11. As above, one could object that we might only consider B's possible uses of that very sentence token. But this delays rather than solves the problem. Given that sentence tokens do not have their senses essentially, we will have to provide some restrictions on the relevant class of possible tokenings, which will amount to giving a relation between sentence tokens which will face the dilemma just sketched.

12. One suggestion for avoiding this problem would be to define conditions for sameness of sense, not sentence by sentence, but via requirements for sameness of sense of various types of subsentential expressions. We could then ascend to the sentence level via some appropriate compositionality principle. I do not quite see how this approach would work, since I am not sure how to formulate the conditions for sameness of sense of, for example, two predicates. But it is an approach which is not ruled out by any of the arguments above.

13. Parallel worries arise for the attempt to treat Frege's criterion as part of a ‘local holism’ involving claims also terms like ‘understanding’ and ‘rational’. The worry is that the ordinary interpretations of these terms are too weak to define Fregean sense, leading to problems like those discussed in connection with Reportability. But if we stipulatively define more demanding interpretations of these terms, we run into the same problems as with the deflationary interpretation of ideal conditions.Parallel circularity problems also arise for views of ideal subjects as ones who know all the a priori truths. According to the Millian, after all, ‘Hesperus is Phosphorus’ is a priori (or close enough). One might do better if one could buttress the view of ideal subjects as knowing all the a priori truths with a theory of a prioricity which delivered the result that ‘Hesperus is Phosphorus’ is not knowable a priori, like that given by epistemic two-dimensionalism. For doubts about the epistemic two-dimensionalist's treatment of the a priori, see Schroeter (Citation2005) and Speaks (Citation2010).

14. One might think that this shows that the Fregean should simply get rid of reference to what a subject who was rational, reflective, etc. would do, and focus on properties of actual subjects. One person who develops an account of Frege's criterion along these lines is Schellenberg (Citation2012). Her account is framed, not in terms of what an ideal subject would do, but in terms of what our rational commitments with respect to a pair of sentences are. Very roughly, and ignoring some important subtleties, the idea is that sentences differ in sense for a subject if that subject is not rationally committed to taking them to have the same truth-value.This does avoid the problems to do with ideal subjects, but it seems to me that those problems re-emerge in another form. Consider a pair of subjects, who are, respectively, unsure whether the following pairs of sentences have the same truth-value:

(1a) Hesperus is Phosphorus.(1b) Hesperus is Hesperus.(2a) Secretariat is a horse.(2b) Secretariat is a steed.

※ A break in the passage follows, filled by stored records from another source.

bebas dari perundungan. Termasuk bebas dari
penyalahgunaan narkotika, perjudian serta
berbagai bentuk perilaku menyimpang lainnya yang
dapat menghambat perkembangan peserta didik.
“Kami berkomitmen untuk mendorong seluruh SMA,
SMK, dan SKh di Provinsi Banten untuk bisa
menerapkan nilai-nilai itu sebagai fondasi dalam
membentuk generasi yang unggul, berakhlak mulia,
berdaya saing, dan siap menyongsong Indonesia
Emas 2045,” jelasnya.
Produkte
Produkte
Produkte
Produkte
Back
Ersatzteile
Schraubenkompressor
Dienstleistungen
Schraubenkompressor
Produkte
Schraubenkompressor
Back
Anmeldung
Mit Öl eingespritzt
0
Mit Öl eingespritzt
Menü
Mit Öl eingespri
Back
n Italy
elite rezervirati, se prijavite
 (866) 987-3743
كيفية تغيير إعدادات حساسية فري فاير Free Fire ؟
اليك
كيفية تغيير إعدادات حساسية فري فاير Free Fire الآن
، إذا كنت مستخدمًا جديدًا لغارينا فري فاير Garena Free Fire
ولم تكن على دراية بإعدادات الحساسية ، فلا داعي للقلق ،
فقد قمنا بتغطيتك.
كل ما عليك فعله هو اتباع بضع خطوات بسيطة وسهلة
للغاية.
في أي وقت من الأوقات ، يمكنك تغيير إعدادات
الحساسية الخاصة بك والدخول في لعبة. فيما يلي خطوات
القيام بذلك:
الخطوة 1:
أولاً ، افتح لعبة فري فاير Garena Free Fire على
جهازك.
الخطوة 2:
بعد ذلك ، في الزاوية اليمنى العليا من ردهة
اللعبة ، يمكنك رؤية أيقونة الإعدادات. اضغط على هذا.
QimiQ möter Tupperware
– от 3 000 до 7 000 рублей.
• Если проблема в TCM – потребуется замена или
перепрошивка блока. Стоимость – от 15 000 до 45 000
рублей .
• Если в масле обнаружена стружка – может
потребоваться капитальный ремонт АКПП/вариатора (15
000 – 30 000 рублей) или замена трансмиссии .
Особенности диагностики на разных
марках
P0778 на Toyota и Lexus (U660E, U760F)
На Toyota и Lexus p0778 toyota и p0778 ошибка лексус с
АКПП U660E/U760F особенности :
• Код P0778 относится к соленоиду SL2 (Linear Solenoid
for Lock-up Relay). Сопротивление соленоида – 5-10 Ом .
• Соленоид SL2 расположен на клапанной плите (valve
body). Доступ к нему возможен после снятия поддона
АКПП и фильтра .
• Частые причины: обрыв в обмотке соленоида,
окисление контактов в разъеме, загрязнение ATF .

In what sense must the second subject violating her rational commitments in a way in which the first subject is not? Neither might be, in any ordinary sense, irrational. It seems to me that to explain the sense in which the second subject must be irrational, even though the first is not, we will have to use (as above) the premise that ‘steed’ and ‘horse’ have the same sense, whereas ‘Hesperus’ and ‘Phosphorus’ do not. But then we would again be feeding into the account what we wanted to get out of it.

15. Though, perhaps not coincidentally, neo-Fregeans like Chalmers are sometimes sceptical of the idea that we can make clear sense out of the Fregean's distinction between informative and non-informative sentences, and try instead to supply a kind of successor to Fregean senses which can play many, even if not all, of the theoretical roles that senses were supposed to play.